Cell detection in histopathology images is of great value in clinical practice. \textit{Convolutional neural networks} (CNNs) have been applied to cell detection to improve the detection accuracy, where cell annotations are required for network training. However, due to the variety and large number of cells, complete annotations that include every cell of interest in the training images can be challenging. Usually, incomplete annotations can be achieved, where positive labeling results are carefully examined to ensure their reliability but there can be other positive instances, i.e., cells of interest, that are not included in the annotations.
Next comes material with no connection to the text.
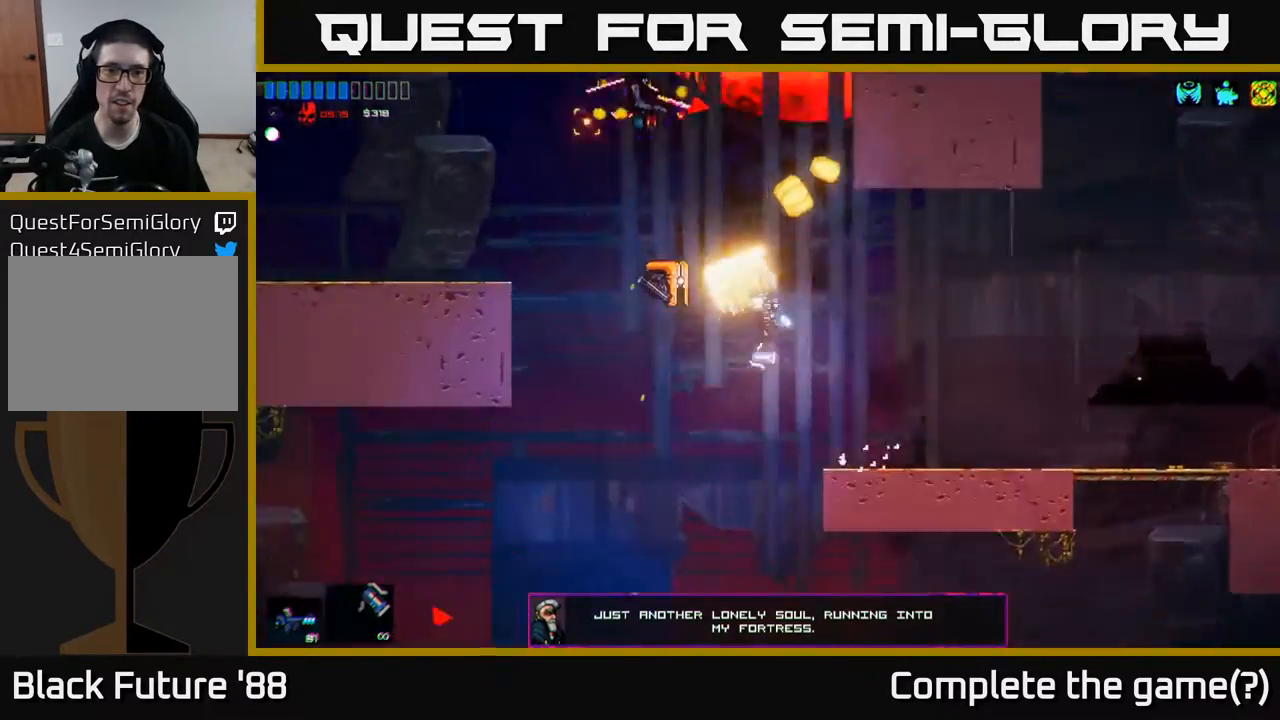
{"buttons": ["A"], "left_stick": "left", "right_stick": "center", "events": [[167, "right_stick", "center"], [317, "A", "down"]]}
This annotation strategy leads to a lack of knowledge about true negative samples. Most existing methods simply treat instances that are not labeled as positive as truly negative during network training, which can adversely affect the network performance. In this work, to address the problem of incomplete annotations, we formulate the training of detection networks as a positive-unlabeled learning problem. Specifically, the classification loss in network training is revised to take into account incomplete annotations, where the terms corresponding to negative samples are approximated with the true positive samples and the other samples of which the labels are unknown. To evaluate the proposed method, experiments were performed on a publicly available dataset for mitosis detection in breast cancer cells, and the experimental results show that our method improves the performance of cell detection given incomplete annotations for training.